━━━ EXTRACTED RECORDS ━━━
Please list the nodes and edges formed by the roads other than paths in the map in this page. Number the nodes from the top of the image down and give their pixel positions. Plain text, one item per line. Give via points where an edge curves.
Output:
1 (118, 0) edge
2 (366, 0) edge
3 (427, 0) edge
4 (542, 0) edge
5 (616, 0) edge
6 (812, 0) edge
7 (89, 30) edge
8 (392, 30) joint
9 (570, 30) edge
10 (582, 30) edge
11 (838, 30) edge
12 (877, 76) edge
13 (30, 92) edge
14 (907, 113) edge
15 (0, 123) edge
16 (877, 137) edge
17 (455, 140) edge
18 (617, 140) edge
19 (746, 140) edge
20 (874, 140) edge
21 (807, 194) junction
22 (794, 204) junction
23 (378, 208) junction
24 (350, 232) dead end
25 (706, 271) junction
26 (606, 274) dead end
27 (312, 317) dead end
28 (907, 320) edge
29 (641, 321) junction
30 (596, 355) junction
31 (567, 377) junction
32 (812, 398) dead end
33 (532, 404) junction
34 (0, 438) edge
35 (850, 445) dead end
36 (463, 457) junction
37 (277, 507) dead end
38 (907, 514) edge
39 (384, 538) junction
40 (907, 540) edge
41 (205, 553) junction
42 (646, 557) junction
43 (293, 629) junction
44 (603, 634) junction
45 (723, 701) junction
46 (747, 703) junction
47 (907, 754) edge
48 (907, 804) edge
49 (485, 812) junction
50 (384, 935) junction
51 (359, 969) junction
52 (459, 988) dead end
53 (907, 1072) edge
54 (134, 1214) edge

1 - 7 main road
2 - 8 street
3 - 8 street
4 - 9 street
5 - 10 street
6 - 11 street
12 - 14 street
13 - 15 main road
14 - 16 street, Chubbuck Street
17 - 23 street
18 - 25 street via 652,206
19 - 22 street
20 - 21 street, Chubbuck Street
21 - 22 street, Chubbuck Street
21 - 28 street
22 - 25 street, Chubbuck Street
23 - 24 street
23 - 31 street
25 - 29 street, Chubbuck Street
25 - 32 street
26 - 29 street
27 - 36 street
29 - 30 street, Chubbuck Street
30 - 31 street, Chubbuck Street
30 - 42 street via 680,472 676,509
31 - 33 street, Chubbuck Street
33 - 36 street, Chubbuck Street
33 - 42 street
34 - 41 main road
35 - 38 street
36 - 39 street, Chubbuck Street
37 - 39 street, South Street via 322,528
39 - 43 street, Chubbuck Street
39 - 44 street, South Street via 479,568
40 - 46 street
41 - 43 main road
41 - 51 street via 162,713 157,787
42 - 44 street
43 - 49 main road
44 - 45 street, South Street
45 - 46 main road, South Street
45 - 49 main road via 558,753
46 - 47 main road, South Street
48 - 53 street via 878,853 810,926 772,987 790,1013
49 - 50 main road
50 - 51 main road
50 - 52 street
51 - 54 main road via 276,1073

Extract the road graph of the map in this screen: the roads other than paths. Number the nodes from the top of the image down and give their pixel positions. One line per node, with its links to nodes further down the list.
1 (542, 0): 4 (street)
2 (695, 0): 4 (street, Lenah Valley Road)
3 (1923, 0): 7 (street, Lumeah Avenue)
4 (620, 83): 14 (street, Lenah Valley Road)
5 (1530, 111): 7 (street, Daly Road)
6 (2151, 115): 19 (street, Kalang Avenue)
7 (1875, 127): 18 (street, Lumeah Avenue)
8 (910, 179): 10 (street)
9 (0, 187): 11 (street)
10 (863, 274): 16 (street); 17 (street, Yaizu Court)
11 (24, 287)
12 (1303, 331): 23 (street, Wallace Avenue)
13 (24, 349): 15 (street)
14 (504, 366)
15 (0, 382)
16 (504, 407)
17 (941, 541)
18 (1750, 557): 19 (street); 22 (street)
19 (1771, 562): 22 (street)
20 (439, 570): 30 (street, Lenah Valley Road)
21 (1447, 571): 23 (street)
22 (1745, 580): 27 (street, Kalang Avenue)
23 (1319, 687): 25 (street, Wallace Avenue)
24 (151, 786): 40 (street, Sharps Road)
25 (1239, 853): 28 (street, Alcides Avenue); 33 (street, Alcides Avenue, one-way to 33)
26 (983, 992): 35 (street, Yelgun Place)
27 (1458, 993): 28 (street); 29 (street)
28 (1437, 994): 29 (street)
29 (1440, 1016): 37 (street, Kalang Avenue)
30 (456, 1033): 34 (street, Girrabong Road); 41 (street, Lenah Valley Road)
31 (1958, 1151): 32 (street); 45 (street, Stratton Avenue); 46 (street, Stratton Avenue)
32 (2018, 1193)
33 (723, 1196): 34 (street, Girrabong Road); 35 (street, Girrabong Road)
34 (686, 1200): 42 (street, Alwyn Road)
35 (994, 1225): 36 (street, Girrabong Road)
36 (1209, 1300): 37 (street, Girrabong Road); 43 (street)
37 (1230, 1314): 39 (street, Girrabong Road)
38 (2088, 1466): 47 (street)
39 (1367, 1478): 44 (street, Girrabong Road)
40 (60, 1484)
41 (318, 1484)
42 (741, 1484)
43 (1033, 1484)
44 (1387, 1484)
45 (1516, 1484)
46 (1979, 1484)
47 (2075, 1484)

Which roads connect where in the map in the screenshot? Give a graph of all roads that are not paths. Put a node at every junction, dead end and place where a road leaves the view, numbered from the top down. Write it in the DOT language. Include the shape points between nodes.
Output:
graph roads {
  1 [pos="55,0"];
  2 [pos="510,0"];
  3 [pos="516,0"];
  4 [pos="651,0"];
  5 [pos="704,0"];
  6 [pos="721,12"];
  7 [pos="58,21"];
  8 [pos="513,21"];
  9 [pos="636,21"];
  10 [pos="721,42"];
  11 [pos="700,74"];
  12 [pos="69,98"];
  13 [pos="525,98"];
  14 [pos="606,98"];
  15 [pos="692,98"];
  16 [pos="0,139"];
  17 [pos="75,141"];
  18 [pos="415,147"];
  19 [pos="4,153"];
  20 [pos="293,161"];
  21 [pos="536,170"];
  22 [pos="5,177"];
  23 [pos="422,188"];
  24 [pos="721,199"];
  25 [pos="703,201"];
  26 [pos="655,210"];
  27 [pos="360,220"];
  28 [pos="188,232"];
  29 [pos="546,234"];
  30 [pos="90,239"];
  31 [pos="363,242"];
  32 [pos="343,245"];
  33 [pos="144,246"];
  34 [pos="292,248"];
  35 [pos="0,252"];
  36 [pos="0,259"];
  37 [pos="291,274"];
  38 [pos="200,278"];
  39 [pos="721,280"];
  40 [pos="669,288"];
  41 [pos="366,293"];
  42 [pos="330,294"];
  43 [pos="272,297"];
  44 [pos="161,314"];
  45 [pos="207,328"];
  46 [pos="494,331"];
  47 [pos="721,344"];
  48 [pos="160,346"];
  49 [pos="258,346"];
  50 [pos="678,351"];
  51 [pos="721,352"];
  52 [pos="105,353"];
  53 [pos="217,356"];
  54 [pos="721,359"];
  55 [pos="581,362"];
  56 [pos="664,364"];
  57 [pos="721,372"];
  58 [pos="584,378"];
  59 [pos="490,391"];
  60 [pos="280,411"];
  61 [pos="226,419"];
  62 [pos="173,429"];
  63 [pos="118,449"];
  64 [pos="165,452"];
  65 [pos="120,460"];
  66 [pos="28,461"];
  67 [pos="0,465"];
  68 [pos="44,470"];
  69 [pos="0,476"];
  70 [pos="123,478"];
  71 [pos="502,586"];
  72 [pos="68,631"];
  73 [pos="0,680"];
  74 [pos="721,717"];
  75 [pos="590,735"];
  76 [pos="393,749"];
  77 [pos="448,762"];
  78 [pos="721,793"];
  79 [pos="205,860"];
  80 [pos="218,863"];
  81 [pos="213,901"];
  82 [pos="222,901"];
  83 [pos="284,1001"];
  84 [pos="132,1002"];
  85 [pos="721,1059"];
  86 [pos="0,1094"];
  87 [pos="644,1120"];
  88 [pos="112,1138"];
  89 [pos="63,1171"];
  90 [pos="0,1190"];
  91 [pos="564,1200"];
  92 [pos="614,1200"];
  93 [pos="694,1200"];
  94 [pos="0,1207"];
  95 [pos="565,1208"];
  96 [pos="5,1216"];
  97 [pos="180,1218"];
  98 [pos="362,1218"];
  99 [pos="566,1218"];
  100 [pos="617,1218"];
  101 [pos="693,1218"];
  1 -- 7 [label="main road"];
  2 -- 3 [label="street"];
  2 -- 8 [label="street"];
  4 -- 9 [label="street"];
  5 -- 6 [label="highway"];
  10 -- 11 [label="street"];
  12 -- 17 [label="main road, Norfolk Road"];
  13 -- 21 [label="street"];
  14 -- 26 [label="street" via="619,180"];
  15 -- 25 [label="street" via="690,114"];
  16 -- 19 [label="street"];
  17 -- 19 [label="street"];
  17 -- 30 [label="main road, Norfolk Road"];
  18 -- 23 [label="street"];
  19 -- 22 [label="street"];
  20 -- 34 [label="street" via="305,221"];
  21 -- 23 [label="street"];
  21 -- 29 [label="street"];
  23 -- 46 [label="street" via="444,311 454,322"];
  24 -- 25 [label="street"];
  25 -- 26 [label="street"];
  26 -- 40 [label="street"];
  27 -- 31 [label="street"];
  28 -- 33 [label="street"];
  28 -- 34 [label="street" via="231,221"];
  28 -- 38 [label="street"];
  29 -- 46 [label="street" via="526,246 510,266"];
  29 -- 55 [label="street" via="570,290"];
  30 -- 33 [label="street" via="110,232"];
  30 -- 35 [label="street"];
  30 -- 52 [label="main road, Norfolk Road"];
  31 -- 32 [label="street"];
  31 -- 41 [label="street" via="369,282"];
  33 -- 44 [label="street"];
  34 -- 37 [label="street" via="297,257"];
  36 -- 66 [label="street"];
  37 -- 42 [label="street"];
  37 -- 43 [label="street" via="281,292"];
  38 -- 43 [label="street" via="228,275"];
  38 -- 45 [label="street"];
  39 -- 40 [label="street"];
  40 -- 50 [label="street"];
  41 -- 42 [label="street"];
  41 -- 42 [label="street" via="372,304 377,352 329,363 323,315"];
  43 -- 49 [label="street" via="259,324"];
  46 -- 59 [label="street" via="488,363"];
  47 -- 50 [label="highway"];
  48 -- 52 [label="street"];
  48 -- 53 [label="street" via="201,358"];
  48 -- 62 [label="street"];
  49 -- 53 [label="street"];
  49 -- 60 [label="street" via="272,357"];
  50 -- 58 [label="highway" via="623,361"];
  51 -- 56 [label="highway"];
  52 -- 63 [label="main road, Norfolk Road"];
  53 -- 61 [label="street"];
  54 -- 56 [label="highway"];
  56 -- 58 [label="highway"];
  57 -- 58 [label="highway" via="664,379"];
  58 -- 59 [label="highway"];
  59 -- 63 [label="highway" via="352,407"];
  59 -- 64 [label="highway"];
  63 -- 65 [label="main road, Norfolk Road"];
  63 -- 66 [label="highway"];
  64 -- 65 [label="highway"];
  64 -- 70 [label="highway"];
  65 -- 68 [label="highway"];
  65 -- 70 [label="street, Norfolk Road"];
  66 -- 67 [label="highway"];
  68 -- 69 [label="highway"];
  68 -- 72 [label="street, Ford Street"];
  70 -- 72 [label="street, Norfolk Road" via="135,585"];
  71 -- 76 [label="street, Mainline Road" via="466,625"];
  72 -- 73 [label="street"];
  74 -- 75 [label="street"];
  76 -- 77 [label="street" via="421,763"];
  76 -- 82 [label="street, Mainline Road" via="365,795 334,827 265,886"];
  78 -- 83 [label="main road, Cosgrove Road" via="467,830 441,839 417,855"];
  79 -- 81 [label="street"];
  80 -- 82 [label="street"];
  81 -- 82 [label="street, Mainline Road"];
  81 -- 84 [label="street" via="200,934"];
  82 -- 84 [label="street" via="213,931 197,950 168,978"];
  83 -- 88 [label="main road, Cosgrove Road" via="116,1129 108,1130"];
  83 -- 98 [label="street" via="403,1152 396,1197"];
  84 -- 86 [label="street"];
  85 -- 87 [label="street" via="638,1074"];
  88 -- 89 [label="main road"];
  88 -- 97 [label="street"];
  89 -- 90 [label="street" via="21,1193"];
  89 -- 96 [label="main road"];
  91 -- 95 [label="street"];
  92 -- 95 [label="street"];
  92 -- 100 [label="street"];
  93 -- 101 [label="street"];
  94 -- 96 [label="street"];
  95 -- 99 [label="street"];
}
━━━
§ PROBLEM
Looking at the entries above, copy out every line in which "from" occurs.

§ YOUR RESPONSE
Please list the nodes and edges formed by the roads other than paths in the map in this page. Number the nodes from the top of the image down and give their pixel positions. Plain text, one item per line. Give via points where an edge curves.
Extract the road graph of the map in this screen: the roads other than paths. Number the nodes from the top of the image down and give their pixel positions. One line per node, with its links to nodes further down the list.
Which roads connect where in the map in the screenshot? Give a graph of all roads that are not paths. Put a node at every junction, dead end and place where a road leaves the view, numbered from the top down. Write it in the DOT language. Include the shape points between nodes.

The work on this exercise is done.